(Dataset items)
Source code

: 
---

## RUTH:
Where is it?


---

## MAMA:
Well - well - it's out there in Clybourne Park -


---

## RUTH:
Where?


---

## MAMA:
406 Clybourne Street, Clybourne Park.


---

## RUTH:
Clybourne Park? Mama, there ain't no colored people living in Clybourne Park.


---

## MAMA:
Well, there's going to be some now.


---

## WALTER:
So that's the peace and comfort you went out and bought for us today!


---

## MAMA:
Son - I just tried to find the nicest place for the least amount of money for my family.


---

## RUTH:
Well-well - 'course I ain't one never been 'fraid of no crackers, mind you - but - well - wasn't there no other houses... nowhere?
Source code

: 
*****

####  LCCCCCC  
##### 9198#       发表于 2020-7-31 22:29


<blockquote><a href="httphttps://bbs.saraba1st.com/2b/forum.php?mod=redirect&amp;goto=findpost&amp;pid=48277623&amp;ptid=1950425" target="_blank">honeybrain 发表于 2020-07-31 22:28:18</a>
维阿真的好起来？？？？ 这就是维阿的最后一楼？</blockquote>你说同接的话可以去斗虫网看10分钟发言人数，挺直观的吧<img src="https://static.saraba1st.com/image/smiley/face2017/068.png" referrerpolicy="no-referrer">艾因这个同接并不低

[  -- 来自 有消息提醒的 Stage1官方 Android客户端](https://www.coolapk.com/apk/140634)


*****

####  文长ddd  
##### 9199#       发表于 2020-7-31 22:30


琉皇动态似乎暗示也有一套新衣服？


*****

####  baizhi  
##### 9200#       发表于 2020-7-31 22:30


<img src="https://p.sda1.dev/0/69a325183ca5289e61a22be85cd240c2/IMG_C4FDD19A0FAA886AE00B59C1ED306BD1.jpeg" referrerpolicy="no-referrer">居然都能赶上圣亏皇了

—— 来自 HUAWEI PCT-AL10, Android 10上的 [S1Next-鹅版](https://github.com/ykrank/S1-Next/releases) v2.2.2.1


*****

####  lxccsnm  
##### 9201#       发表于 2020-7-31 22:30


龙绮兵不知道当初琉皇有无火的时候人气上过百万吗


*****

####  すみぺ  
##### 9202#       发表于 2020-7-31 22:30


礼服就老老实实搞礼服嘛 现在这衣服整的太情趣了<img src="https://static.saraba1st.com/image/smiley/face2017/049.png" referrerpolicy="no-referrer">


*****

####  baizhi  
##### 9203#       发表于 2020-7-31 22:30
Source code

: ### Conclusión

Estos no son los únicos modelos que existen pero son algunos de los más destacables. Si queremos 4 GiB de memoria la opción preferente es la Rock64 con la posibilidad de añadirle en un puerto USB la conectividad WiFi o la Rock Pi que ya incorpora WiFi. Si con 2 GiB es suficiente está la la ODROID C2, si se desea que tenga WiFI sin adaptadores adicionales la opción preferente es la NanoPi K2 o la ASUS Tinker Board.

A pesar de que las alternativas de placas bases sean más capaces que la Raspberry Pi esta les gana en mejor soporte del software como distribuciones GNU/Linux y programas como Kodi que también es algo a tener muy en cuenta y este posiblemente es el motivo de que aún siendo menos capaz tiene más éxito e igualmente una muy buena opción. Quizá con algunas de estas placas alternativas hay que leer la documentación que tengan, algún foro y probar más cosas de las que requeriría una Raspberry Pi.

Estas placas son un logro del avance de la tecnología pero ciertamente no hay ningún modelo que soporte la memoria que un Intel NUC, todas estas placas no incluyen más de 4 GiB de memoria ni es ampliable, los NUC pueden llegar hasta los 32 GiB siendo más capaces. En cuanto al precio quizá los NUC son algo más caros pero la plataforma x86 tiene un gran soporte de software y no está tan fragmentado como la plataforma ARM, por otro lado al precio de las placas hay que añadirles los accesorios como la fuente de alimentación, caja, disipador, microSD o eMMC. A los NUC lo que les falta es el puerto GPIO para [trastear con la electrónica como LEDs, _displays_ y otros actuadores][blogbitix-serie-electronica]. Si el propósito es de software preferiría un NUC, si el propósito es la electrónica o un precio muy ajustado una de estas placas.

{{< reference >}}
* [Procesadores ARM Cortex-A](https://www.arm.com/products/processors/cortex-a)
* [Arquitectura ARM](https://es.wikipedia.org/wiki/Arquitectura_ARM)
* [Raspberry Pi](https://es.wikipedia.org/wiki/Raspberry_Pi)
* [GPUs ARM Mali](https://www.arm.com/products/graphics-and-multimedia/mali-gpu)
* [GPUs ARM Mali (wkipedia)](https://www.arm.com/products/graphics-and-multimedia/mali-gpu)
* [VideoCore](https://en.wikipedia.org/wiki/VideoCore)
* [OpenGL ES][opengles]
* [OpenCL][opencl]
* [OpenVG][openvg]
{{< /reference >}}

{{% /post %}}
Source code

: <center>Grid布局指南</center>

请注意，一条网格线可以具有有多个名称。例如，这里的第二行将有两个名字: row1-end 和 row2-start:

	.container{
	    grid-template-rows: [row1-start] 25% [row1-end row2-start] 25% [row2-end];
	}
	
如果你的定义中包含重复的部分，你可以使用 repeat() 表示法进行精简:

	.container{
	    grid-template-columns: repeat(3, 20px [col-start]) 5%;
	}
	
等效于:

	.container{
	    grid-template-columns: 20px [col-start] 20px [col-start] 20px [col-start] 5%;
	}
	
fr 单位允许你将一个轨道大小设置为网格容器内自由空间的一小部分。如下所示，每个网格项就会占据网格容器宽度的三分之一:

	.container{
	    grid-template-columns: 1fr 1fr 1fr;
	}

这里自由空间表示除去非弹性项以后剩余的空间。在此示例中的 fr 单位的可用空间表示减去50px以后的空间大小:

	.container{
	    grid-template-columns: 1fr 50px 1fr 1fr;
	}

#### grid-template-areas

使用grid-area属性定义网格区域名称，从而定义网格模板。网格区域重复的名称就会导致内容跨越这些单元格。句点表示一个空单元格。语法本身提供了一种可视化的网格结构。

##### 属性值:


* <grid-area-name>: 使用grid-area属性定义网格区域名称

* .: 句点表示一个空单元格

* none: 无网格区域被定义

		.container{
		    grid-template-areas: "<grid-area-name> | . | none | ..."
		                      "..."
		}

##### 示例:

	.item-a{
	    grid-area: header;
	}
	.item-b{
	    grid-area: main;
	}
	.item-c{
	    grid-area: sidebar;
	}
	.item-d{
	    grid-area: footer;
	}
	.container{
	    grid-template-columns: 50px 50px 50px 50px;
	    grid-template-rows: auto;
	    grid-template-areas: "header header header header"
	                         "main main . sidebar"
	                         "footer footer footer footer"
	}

WORK TO COMPLETE: Please set down all of the records exactly.

EXERCISE RESPONSE:
Source code

: 
---

## RUTH:
Where is it?


---

## MAMA:
Well - well - it's out there in Clybourne Park -


---

## RUTH:
Where?


---

## MAMA:
406 Clybourne Street, Clybourne Park.


---

## RUTH:
Clybourne Park? Mama, there ain't no colored people living in Clybourne Park.


---

## MAMA:
Well, there's going to be some now.


---

## WALTER:
So that's the peace and comfort you went out and bought for us today!


---

## MAMA:
Son - I just tried to find the nicest place for the least amount of money for my family.


---

## RUTH:
Well-well - 'course I ain't one never been 'fraid of no crackers, mind you - but - well - wasn't there no other houses... nowhere?
Source code

: 
*****

####  LCCCCCC  
##### 9198#       发表于 2020-7-31 22:29


<blockquote><a href="httphttps://bbs.saraba1st.com/2b/forum.php?mod=redirect&amp;goto=findpost&amp;pid=48277623&amp;ptid=1950425" target="_blank">honeybrain 发表于 2020-07-31 22:28:18</a>
维阿真的好起来？？？？ 这就是维阿的最后一楼？</blockquote>你说同接的话可以去斗虫网看10分钟发言人数，挺直观的吧<img src="https://static.saraba1st.com/image/smiley/face2017/068.png" referrerpolicy="no-referrer">艾因这个同接并不低

[  -- 来自 有消息提醒的 Stage1官方 Android客户端](https://www.coolapk.com/apk/140634)


*****

####  文长ddd  
##### 9199#       发表于 2020-7-31 22:30


琉皇动态似乎暗示也有一套新衣服？


*****

####  baizhi  
##### 9200#       发表于 2020-7-31 22:30


<img src="https://p.sda1.dev/0/69a325183ca5289e61a22be85cd240c2/IMG_C4FDD19A0FAA886AE00B59C1ED306BD1.jpeg" referrerpolicy="no-referrer">居然都能赶上圣亏皇了

—— 来自 HUAWEI PCT-AL10, Android 10上的 [S1Next-鹅版](https://github.com/ykrank/S1-Next/releases) v2.2.2.1


*****

####  lxccsnm  
##### 9201#       发表于 2020-7-31 22:30


龙绮兵不知道当初琉皇有无火的时候人气上过百万吗


*****

####  すみぺ  
##### 9202#       发表于 2020-7-31 22:30


礼服就老老实实搞礼服嘛 现在这衣服整的太情趣了<img src="https://static.saraba1st.com/image/smiley/face2017/049.png" referrerpolicy="no-referrer">


*****

####  baizhi  
##### 9203#       发表于 2020-7-31 22:30
Source code

: ### Conclusión

Estos no son los únicos modelos que existen pero son algunos de los más destacables. Si queremos 4 GiB de memoria la opción preferente es la Rock64 con la posibilidad de añadirle en un puerto USB la conectividad WiFi o la Rock Pi que ya incorpora WiFi. Si con 2 GiB es suficiente está la la ODROID C2, si se desea que tenga WiFI sin adaptadores adicionales la opción preferente es la NanoPi K2 o la ASUS Tinker Board.

A pesar de que las alternativas de placas bases sean más capaces que la Raspberry Pi esta les gana en mejor soporte del software como distribuciones GNU/Linux y programas como Kodi que también es algo a tener muy en cuenta y este posiblemente es el motivo de que aún siendo menos capaz tiene más éxito e igualmente una muy buena opción. Quizá con algunas de estas placas alternativas hay que leer la documentación que tengan, algún foro y probar más cosas de las que requeriría una Raspberry Pi.

Estas placas son un logro del avance de la tecnología pero ciertamente no hay ningún modelo que soporte la memoria que un Intel NUC, todas estas placas no incluyen más de 4 GiB de memoria ni es ampliable, los NUC pueden llegar hasta los 32 GiB siendo más capaces. En cuanto al precio quizá los NUC son algo más caros pero la plataforma x86 tiene un gran soporte de software y no está tan fragmentado como la plataforma ARM, por otro lado al precio de las placas hay que añadirles los accesorios como la fuente de alimentación, caja, disipador, microSD o eMMC. A los NUC lo que les falta es el puerto GPIO para [trastear con la electrónica como LEDs, _displays_ y otros actuadores][blogbitix-serie-electronica]. Si el propósito es de software preferiría un NUC, si el propósito es la electrónica o un precio muy ajustado una de estas placas.

{{< reference >}}
* [Procesadores ARM Cortex-A](https://www.arm.com/products/processors/cortex-a)
* [Arquitectura ARM](https://es.wikipedia.org/wiki/Arquitectura_ARM)
* [Raspberry Pi](https://es.wikipedia.org/wiki/Raspberry_Pi)
* [GPUs ARM Mali](https://www.arm.com/products/graphics-and-multimedia/mali-gpu)
* [GPUs ARM Mali (wkipedia)](https://www.arm.com/products/graphics-and-multimedia/mali-gpu)
* [VideoCore](https://en.wikipedia.org/wiki/VideoCore)
* [OpenGL ES][opengles]
* [OpenCL][opencl]
* [OpenVG][openvg]
{{< /reference >}}

{{% /post %}}
Source code

: <center>Grid布局指南</center>

请注意，一条网格线可以具有有多个名称。例如，这里的第二行将有两个名字: row1-end 和 row2-start:

	.container{
	    grid-template-rows: [row1-start] 25% [row1-end row2-start] 25% [row2-end];
	}
	
如果你的定义中包含重复的部分，你可以使用 repeat() 表示法进行精简:

	.container{
	    grid-template-columns: repeat(3, 20px [col-start]) 5%;
	}
	
等效于:

	.container{
	    grid-template-columns: 20px [col-start] 20px [col-start] 20px [col-start] 5%;
	}
	
fr 单位允许你将一个轨道大小设置为网格容器内自由空间的一小部分。如下所示，每个网格项就会占据网格容器宽度的三分之一:

	.container{
	    grid-template-columns: 1fr 1fr 1fr;
	}

这里自由空间表示除去非弹性项以后剩余的空间。在此示例中的 fr 单位的可用空间表示减去50px以后的空间大小:

	.container{
	    grid-template-columns: 1fr 50px 1fr 1fr;
	}

#### grid-template-areas

使用grid-area属性定义网格区域名称，从而定义网格模板。网格区域重复的名称就会导致内容跨越这些单元格。句点表示一个空单元格。语法本身提供了一种可视化的网格结构。

##### 属性值:


* <grid-area-name>: 使用grid-area属性定义网格区域名称

* .: 句点表示一个空单元格

* none: 无网格区域被定义

		.container{
		    grid-template-areas: "<grid-area-name> | . | none | ..."
		                      "..."
		}

##### 示例:

	.item-a{
	    grid-area: header;
	}
	.item-b{
	    grid-area: main;
	}
	.item-c{
	    grid-area: sidebar;
	}
	.item-d{
	    grid-area: footer;
	}
	.container{
	    grid-template-columns: 50px 50px 50px 50px;
	    grid-template-rows: auto;
	    grid-template-areas: "header header header header"
	                         "main main . sidebar"
	                         "footer footer footer footer"
	}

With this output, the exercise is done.